# [EXERCISE AIM]
The entries below must be retyped in full. Keep every word the same.

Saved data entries
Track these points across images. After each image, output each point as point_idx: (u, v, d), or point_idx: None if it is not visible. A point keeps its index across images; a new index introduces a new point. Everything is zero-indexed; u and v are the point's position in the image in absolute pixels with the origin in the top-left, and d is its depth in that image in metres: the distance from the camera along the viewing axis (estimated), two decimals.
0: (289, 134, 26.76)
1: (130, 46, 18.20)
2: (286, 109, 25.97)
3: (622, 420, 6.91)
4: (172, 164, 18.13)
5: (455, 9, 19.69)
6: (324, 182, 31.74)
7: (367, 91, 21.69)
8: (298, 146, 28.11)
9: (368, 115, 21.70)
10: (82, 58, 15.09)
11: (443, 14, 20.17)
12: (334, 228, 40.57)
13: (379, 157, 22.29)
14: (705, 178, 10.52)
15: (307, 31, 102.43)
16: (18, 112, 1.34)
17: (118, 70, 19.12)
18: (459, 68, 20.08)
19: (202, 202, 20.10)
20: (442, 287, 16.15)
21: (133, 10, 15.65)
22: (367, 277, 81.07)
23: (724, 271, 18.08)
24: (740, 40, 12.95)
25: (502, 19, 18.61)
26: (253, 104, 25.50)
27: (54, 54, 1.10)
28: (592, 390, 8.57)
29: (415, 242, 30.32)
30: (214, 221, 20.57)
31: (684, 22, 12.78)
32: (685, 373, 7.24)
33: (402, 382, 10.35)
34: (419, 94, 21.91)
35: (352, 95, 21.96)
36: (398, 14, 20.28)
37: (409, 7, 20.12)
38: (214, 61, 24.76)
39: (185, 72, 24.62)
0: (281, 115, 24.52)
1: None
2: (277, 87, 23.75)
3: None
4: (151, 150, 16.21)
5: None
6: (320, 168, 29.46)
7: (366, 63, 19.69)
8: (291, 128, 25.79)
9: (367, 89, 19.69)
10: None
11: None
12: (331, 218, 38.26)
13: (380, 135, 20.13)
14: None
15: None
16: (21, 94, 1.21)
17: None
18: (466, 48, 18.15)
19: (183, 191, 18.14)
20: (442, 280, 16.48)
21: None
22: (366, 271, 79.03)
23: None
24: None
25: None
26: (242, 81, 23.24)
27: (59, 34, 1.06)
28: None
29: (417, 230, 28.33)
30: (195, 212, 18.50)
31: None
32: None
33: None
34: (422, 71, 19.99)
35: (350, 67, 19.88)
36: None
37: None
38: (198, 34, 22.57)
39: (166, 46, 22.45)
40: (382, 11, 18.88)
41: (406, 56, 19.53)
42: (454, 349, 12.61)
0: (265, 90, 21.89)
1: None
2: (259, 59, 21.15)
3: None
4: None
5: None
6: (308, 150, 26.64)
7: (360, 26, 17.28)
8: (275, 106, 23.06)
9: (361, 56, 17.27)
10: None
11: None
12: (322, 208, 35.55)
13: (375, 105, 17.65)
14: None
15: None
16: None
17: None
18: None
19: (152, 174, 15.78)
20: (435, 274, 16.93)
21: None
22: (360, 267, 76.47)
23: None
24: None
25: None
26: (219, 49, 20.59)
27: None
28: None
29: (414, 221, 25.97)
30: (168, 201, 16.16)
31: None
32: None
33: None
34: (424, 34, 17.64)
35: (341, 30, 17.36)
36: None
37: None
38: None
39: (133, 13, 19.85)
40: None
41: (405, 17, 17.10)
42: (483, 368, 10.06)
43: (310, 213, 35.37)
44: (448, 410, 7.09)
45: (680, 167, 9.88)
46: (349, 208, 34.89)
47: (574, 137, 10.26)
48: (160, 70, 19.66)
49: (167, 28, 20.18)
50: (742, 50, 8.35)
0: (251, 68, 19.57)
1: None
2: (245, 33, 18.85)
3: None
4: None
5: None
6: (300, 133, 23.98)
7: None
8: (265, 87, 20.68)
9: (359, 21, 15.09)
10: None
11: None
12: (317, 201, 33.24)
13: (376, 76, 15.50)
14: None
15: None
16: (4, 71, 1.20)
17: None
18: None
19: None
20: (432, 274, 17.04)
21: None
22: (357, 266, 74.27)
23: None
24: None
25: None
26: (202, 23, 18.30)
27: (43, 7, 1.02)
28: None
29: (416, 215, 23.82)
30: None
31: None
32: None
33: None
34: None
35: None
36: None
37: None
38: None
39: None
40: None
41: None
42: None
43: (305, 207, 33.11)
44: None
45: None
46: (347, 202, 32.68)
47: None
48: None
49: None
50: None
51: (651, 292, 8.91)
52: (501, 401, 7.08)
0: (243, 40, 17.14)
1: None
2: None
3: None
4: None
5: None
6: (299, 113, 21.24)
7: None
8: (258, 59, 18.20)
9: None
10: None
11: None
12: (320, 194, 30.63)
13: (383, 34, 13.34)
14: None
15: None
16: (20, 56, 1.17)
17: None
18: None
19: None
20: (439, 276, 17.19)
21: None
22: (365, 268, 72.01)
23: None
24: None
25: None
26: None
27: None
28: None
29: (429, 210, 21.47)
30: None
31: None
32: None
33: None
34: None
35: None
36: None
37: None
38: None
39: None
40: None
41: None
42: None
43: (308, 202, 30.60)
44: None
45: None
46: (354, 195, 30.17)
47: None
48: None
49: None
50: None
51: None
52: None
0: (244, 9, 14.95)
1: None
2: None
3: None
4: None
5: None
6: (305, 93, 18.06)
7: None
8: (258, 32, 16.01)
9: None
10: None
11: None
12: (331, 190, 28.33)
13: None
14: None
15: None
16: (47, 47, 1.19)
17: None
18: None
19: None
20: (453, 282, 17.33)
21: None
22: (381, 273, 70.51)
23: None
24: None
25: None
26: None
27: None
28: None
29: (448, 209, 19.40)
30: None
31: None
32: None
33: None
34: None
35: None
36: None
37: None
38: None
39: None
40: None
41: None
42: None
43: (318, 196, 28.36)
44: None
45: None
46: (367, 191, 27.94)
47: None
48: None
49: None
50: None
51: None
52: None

# [YOUR SOLUTION]
Track these points across images. After each image, output each point as point_idx: (u, v, d), or point_idx: None if it is not visible. A point keeps its index across images; a new index introduces a new point. Everything is zero-indexed; u and v are the point's position in the image in absolute pixels with the origin in the top-left, and d is its depth in that image in metres: the distance from the camera along the viewing axis (estimated), two decimals.
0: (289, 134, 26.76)
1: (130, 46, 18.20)
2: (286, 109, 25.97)
3: (622, 420, 6.91)
4: (172, 164, 18.13)
5: (455, 9, 19.69)
6: (324, 182, 31.74)
7: (367, 91, 21.69)
8: (298, 146, 28.11)
9: (368, 115, 21.70)
10: (82, 58, 15.09)
11: (443, 14, 20.17)
12: (334, 228, 40.57)
13: (379, 157, 22.29)
14: (705, 178, 10.52)
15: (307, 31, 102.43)
16: (18, 112, 1.34)
17: (118, 70, 19.12)
18: (459, 68, 20.08)
19: (202, 202, 20.10)
20: (442, 287, 16.15)
21: (133, 10, 15.65)
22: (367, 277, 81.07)
23: (724, 271, 18.08)
24: (740, 40, 12.95)
25: (502, 19, 18.61)
26: (253, 104, 25.50)
27: (54, 54, 1.10)
28: (592, 390, 8.57)
29: (415, 242, 30.32)
30: (214, 221, 20.57)
31: (684, 22, 12.78)
32: (685, 373, 7.24)
33: (402, 382, 10.35)
34: (419, 94, 21.91)
35: (352, 95, 21.96)
36: (398, 14, 20.28)
37: (409, 7, 20.12)
38: (214, 61, 24.76)
39: (185, 72, 24.62)
0: (281, 115, 24.52)
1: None
2: (277, 87, 23.75)
3: None
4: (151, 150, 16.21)
5: None
6: (320, 168, 29.46)
7: (366, 63, 19.69)
8: (291, 128, 25.79)
9: (367, 89, 19.69)
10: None
11: None
12: (331, 218, 38.26)
13: (380, 135, 20.13)
14: None
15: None
16: (21, 94, 1.21)
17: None
18: (466, 48, 18.15)
19: (183, 191, 18.14)
20: (442, 280, 16.48)
21: None
22: (366, 271, 79.03)
23: None
24: None
25: None
26: (242, 81, 23.24)
27: (59, 34, 1.06)
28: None
29: (417, 230, 28.33)
30: (195, 212, 18.50)
31: None
32: None
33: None
34: (422, 71, 19.99)
35: (350, 67, 19.88)
36: None
37: None
38: (198, 34, 22.57)
39: (166, 46, 22.45)
40: (382, 11, 18.88)
41: (406, 56, 19.53)
42: (454, 349, 12.61)
0: (265, 90, 21.89)
1: None
2: (259, 59, 21.15)
3: None
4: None
5: None
6: (308, 150, 26.64)
7: (360, 26, 17.28)
8: (275, 106, 23.06)
9: (361, 56, 17.27)
10: None
11: None
12: (322, 208, 35.55)
13: (375, 105, 17.65)
14: None
15: None
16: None
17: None
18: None
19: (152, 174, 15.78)
20: (435, 274, 16.93)
21: None
22: (360, 267, 76.47)
23: None
24: None
25: None
26: (219, 49, 20.59)
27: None
28: None
29: (414, 221, 25.97)
30: (168, 201, 16.16)
31: None
32: None
33: None
34: (424, 34, 17.64)
35: (341, 30, 17.36)
36: None
37: None
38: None
39: (133, 13, 19.85)
40: None
41: (405, 17, 17.10)
42: (483, 368, 10.06)
43: (310, 213, 35.37)
44: (448, 410, 7.09)
45: (680, 167, 9.88)
46: (349, 208, 34.89)
47: (574, 137, 10.26)
48: (160, 70, 19.66)
49: (167, 28, 20.18)
50: (742, 50, 8.35)
0: (251, 68, 19.57)
1: None
2: (245, 33, 18.85)
3: None
4: None
5: None
6: (300, 133, 23.98)
7: None
8: (265, 87, 20.68)
9: (359, 21, 15.09)
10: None
11: None
12: (317, 201, 33.24)
13: (376, 76, 15.50)
14: None
15: None
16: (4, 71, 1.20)
17: None
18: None
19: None
20: (432, 274, 17.04)
21: None
22: (357, 266, 74.27)
23: None
24: None
25: None
26: (202, 23, 18.30)
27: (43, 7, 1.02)
28: None
29: (416, 215, 23.82)
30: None
31: None
32: None
33: None
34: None
35: None
36: None
37: None
38: None
39: None
40: None
41: None
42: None
43: (305, 207, 33.11)
44: None
45: None
46: (347, 202, 32.68)
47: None
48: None
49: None
50: None
51: (651, 292, 8.91)
52: (501, 401, 7.08)
0: (243, 40, 17.14)
1: None
2: None
3: None
4: None
5: None
6: (299, 113, 21.24)
7: None
8: (258, 59, 18.20)
9: None
10: None
11: None
12: (320, 194, 30.63)
13: (383, 34, 13.34)
14: None
15: None
16: (20, 56, 1.17)
17: None
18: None
19: None
20: (439, 276, 17.19)
21: None
22: (365, 268, 72.01)
23: None
24: None
25: None
26: None
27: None
28: None
29: (429, 210, 21.47)
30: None
31: None
32: None
33: None
34: None
35: None
36: None
37: None
38: None
39: None
40: None
41: None
42: None
43: (308, 202, 30.60)
44: None
45: None
46: (354, 195, 30.17)
47: None
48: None
49: None
50: None
51: None
52: None
0: (244, 9, 14.95)
1: None
2: None
3: None
4: None
5: None
6: (305, 93, 18.06)
7: None
8: (258, 32, 16.01)
9: None
10: None
11: None
12: (331, 190, 28.33)
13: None
14: None
15: None
16: (47, 47, 1.19)
17: None
18: None
19: None
20: (453, 282, 17.33)
21: None
22: (381, 273, 70.51)
23: None
24: None
25: None
26: None
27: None
28: None
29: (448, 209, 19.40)
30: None
31: None
32: None
33: None
34: None
35: None
36: None
37: None
38: None
39: None
40: None
41: None
42: None
43: (318, 196, 28.36)
44: None
45: None
46: (367, 191, 27.94)
47: None
48: None
49: None
50: None
51: None
52: None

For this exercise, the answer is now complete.